## Exercise
Lay out the records below as a two-column CSV with the header columns "prompt" and "reading" and one row for each record. Put each record's text in "prompt" and its answer in "reading", and enclose each value in its own quoted field with any line breaks replaced by spaces.

## Records supplied
....................

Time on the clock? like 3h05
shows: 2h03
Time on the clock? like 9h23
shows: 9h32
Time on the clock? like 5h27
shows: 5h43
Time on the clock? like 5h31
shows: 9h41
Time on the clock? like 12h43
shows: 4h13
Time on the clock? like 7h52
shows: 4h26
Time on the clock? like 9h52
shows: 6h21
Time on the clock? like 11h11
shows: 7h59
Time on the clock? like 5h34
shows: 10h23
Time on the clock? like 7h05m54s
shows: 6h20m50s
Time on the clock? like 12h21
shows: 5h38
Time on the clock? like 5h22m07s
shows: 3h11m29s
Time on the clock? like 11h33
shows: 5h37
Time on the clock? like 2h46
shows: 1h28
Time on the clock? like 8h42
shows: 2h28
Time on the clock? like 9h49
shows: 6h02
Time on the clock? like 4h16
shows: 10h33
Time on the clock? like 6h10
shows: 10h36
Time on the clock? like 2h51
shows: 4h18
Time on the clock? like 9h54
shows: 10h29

....................

## Result for this exercise
prompt,reading
"Time on the clock? like 3h05 shows:","2h03"
"Time on the clock? like 9h23 shows:","9h32"
"Time on the clock? like 5h27 shows:","5h43"
"Time on the clock? like 5h31 shows:","9h41"
"Time on the clock? like 12h43 shows:","4h13"
"Time on the clock? like 7h52 shows:","4h26"
"Time on the clock? like 9h52 shows:","6h21"
"Time on the clock? like 11h11 shows:","7h59"
"Time on the clock? like 5h34 shows:","10h23"
"Time on the clock? like 7h05m54s shows:","6h20m50s"
"Time on the clock? like 12h21 shows:","5h38"
"Time on the clock? like 5h22m07s shows:","3h11m29s"
"Time on the clock? like 11h33 shows:","5h37"
"Time on the clock? like 2h46 shows:","1h28"
"Time on the clock? like 8h42 shows:","2h28"
"Time on the clock? like 9h49 shows:","6h02"
"Time on the clock? like 4h16 shows:","10h33"
"Time on the clock? like 6h10 shows:","10h36"
"Time on the clock? like 2h51 shows:","4h18"
"Time on the clock? like 9h54 shows:","10h29"